Ta praca opisuje zoptymalizowany protokół ekstrakcji białka z normalnej ludzkiej zastawki mitralnej serca, która stanowi bardzo trudną próbkę do analizy proteomicznej. Prawidłowa zastawka mitralna jest złożoną strukturą leżącą między lewym przedsionkiem a lewą komorą serca (Ryc. 1). Odgrywa ważną rolę w kontroli przepływu krwi z przedsionka do komory, zapobiegając cofaniu się i zapewniając prawidłowy poziom dopływu tlenu do całego organizmu, utrzymując tym samym odpowiedni rzut serca. Jednak często uważa się, że jest to tkanka "nieaktywna", o niskiej komórkowości i niewielu składnikach, głównie w macierzy zewnątrzkomórkowej. Dzieje się tak, ponieważ w normalnych warunkach rezydentne zastawkowe komórki śródmiąższowe (VIC) prezentują fenotyp spoczynkowy o niskim tempie biosyntezy białek7.
Wykazano jednak, że w stanie patologicznym liczba VIC w gąbczastym wzrasta i aktywowana jest ich synteza białek, wraz z innymi zmianami funkcjonalnymi i fenotypowymi8. Nic więc dziwnego, że minimalne dane dostępne w literaturze koncentrują się na analizie patologicznych zastawek mitralnych 9,10, w których zwiększona liczba aktywowanych VIC może wyjaśniać stosunkowo dużą liczbę zidentyfikowanych białek.

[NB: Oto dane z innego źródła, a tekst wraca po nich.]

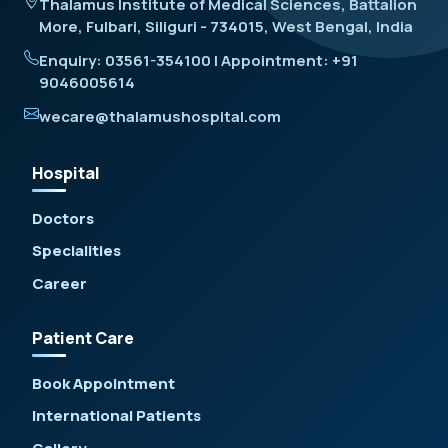
Thalamus Institute of Medical Sciences, Battalion
More, Fulbari, Siliguri - 734015, West Bengal, India
Enquiry: 03561-354100 | Appointment: +91
9046005614
wecare@thalamushospital.com
Hospital
Doctors
Specialities
Career
Patient Care
Book Appointment
International Patients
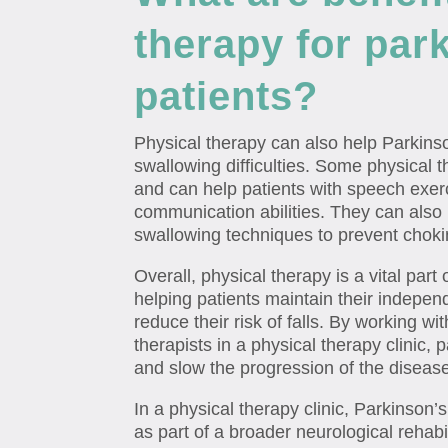
therapy for par
patients?
Physical therapy can also help Parkins
swallowing difficulties. Some physical t
and can help patients with speech exer
communication abilities. They can also
swallowing techniques to prevent choki
Overall, physical therapy is a vital par
helping patients maintain their indepe
reduce their risk of falls. By working w
therapists in a physical therapy clinic, p
and slow the progression of the diseas
In a physical therapy clinic, Parkinson
as part of a broader neurological rehab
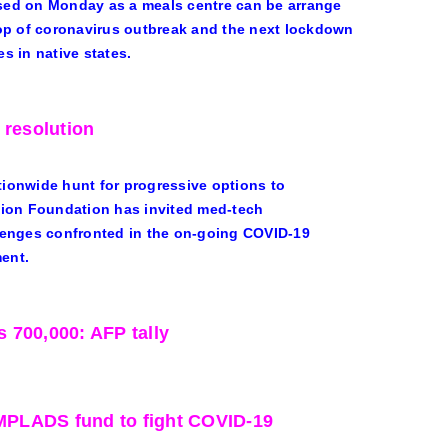
sed on Monday as a meals centre can be arrange
rop of coronavirus outbreak and the next lockdown
es in native states.
 resolution
onwide hunt for progressive options to
tion Foundation has invited med-tech
lenges confronted in the on-going COVID-19
ment.
 700,000: AFP tally
 MPLADS fund to fight COVID-19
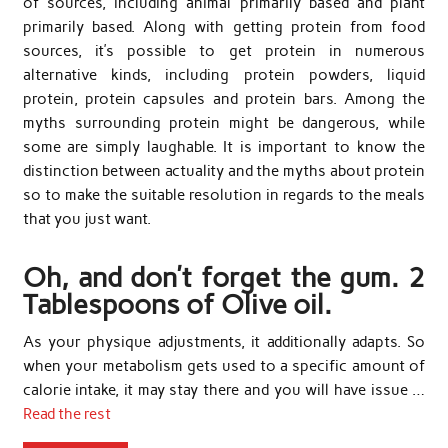
of sources, including animal primarily based and plant
primarily based. Along with getting protein from food
sources, it’s possible to get protein in numerous
alternative kinds, including protein powders, liquid
protein, protein capsules and protein bars. Among the
myths surrounding protein might be dangerous, while
some are simply laughable. It is important to know the
distinction between actuality and the myths about protein
so to make the suitable resolution in regards to the meals
that you just want.
Oh, and don’t forget the gum. 2
Tablespoons of Olive oil.
As your physique adjustments, it additionally adapts. So
when your metabolism gets used to a specific amount of
calorie intake, it may stay there and you will have issue …
Read the rest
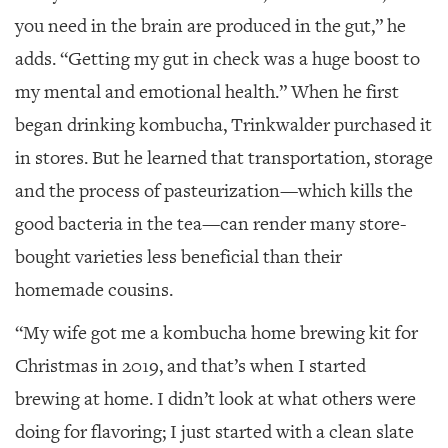
you need in the brain are produced in the gut,” he
adds. “Getting my gut in check was a huge boost to
my mental and emotional health.” When he first
began drinking kombucha, Trinkwalder purchased it
in stores. But he learned that transportation, storage
and the process of pasteurization—which kills the
good bacteria in the tea—can render many store-
bought varieties less beneficial than their
homemade cousins.
“My wife got me a kombucha home brewing kit for
Christmas in 2019, and that’s when I started
brewing at home. I didn’t look at what others were
doing for flavoring; I just started with a clean slate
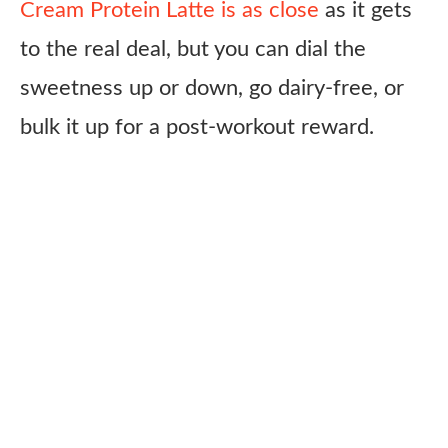
Cream Protein Latte is as close
as it gets
to the real deal, but you can dial the
sweetness up or down, go dairy-free, or
bulk it up for a post-workout reward.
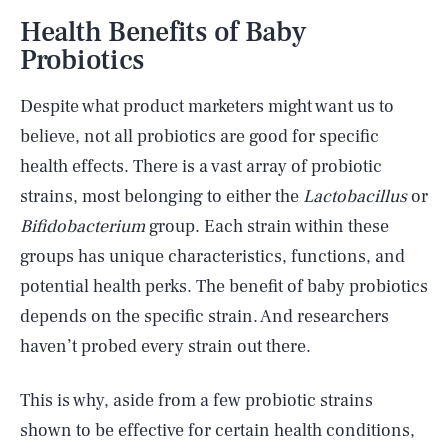
Health Benefits of Baby
Probiotics
Despite what product marketers might want us to
believe, not all probiotics are good for specific
health effects. There is a vast array of probiotic
strains, most belonging to either the
Lactobacillus
or
Bifidobacterium
group. Each strain within these
groups has unique characteristics, functions, and
potential health perks. The benefit of baby probiotics
depends on the specific strain. And researchers
haven’t probed every strain out there.
This is why, aside from a few probiotic strains
shown to be effective for certain health conditions,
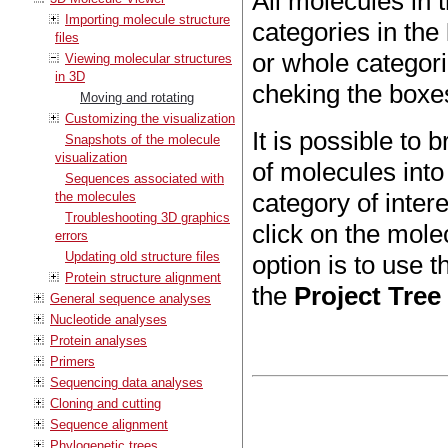
All molecules in 
Importing molecule structure
categories in the
files
or whole categor
Viewing molecular structures
in 3D
cheking the boxe
Moving and rotating
Customizing the visualization
It is possible to 
Snapshots of the molecule
visualization
of molecules into
Sequences associated with
category of intere
the molecules
Troubleshooting 3D graphics
click on the mole
errors
Updating old structure files
option is to use t
Protein structure alignment
the
Project Tree
General sequence analyses
Nucleotide analyses
Protein analyses
Primers
Sequencing data analyses
Cloning and cutting
Sequence alignment
Phylogenetic trees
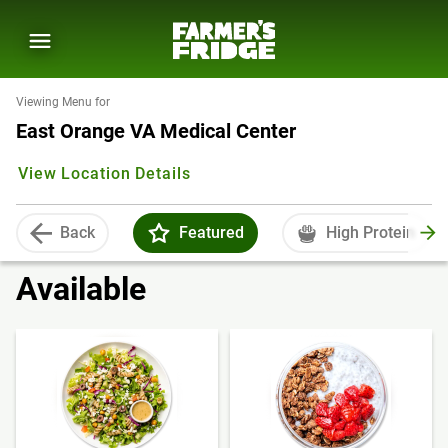
Viewing Menu for
East Orange VA Medical Center
View Location Details
Back
Featured
High Protein
Available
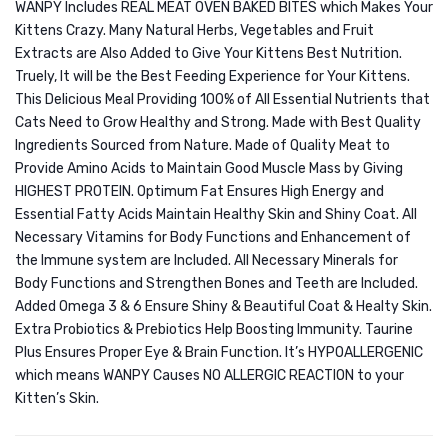
WANPY Includes REAL MEAT OVEN BAKED BITES which Makes Your
Kittens Crazy. Many Natural Herbs, Vegetables and Fruit
Extracts are Also Added to Give Your Kittens Best Nutrition.
Truely, It will be the Best Feeding Experience for Your Kittens.
This Delicious Meal Providing 100% of All Essential Nutrients that
Cats Need to Grow Healthy and Strong. Made with Best Quality
Ingredients Sourced from Nature. Made of Quality Meat to
Provide Amino Acids to Maintain Good Muscle Mass by Giving
HIGHEST PROTEIN. Optimum Fat Ensures High Energy and
Essential Fatty Acids Maintain Healthy Skin and Shiny Coat. All
Necessary Vitamins for Body Functions and Enhancement of
the Immune system are Included. All Necessary Minerals for
Body Functions and Strengthen Bones and Teeth are Included.
Added Omega 3 & 6 Ensure Shiny & Beautiful Coat & Healty Skin.
Extra Probiotics & Prebiotics Help Boosting Immunity. Taurine
Plus Ensures Proper Eye & Brain Function. It’s HYPOALLERGENIC
which means WANPY Causes NO ALLERGIC REACTION to your
Kitten’s Skin.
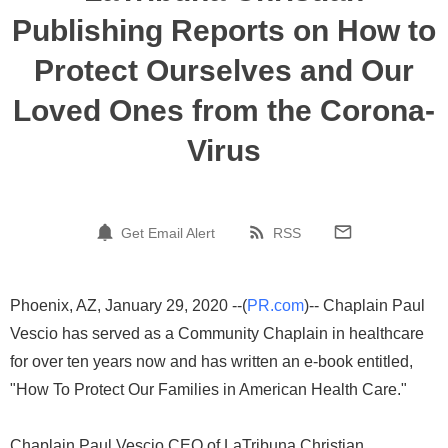
Publishing Reports on How to
Protect Ourselves and Our
Loved Ones from the Corona-
Virus
Get Email Alert
RSS
Phoenix, AZ, January 29, 2020 --(
PR.com
)-- Chaplain Paul
Vescio has served as a Community Chaplain in healthcare
for over ten years now and has written an e-book entitled,
"How To Protect Our Families in American Health Care."
Chaplain Paul Vescio CEO of LaTribuna Christian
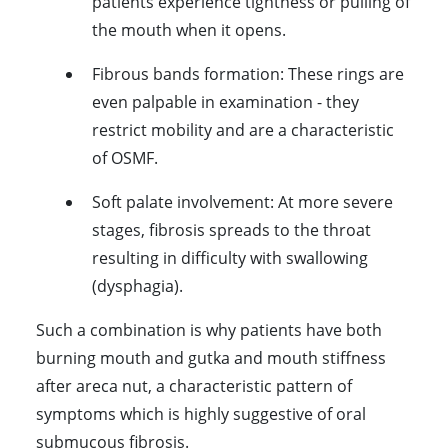
patients experience tightness or pulling of
the mouth when it opens.
Fibrous bands formation:
These rings are
even palpable in examination - they
restrict mobility and are a characteristic
of OSMF.
Soft palate involvement:
At more severe
stages, fibrosis spreads to the throat
resulting in difficulty with swallowing
(dysphagia).
Such a combination is why patients have both
burning mouth and gutka and mouth stiffness
after areca nut, a characteristic pattern of
symptoms which is highly suggestive of oral
submucous fibrosis.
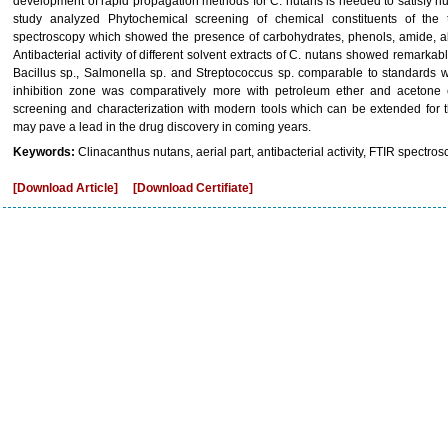
development of rapid propagation methods for C. nutans is needed to satisfy h
study analyzed Phytochemical screening of chemical constituents of th
spectroscopy which showed the presence of carbohydrates, phenols, amide, alk
Antibacterial activity of different solvent extracts of C. nutans showed remarkable 
Bacillus sp., Salmonella sp. and Streptococcus sp. comparable to standards w
inhibition zone was comparatively more with petroleum ether and acetone e
screening and characterization with modern tools which can be extended for th
may pave a lead in the drug discovery in coming years.
Keywords:
Clinacanthus nutans, aerial part, antibacterial activity, FTIR spectros
[Download Article]
[Download Certifiate]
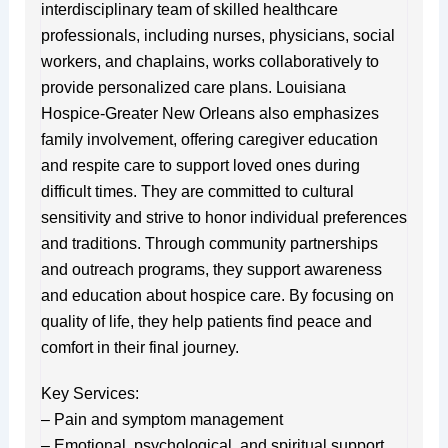
interdisciplinary team of skilled healthcare
professionals, including nurses, physicians, social
workers, and chaplains, works collaboratively to
provide personalized care plans. Louisiana
Hospice-Greater New Orleans also emphasizes
family involvement, offering caregiver education
and respite care to support loved ones during
difficult times. They are committed to cultural
sensitivity and strive to honor individual preferences
and traditions. Through community partnerships
and outreach programs, they support awareness
and education about hospice care. By focusing on
quality of life, they help patients find peace and
comfort in their final journey.
Key Services:
– Pain and symptom management
– Emotional, psychological, and spiritual support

Podsumowując, obecny protokół może służyć do pogłębienia zrozumienia mechanizmów patogennych odpowiedzialnych za choroby zastawki mitralnej poprzez badanie składników białkowych zastawki mitralnej. Rzeczywiście, lepsze zrozumienie leżących u podstaw procesów patologicznych może pomóc w poprawie leczenia klinicznego chorób zastawek, których obecne wskazania do interwencji są w dużej mierze oparte na rozważaniach hemodynamicznych.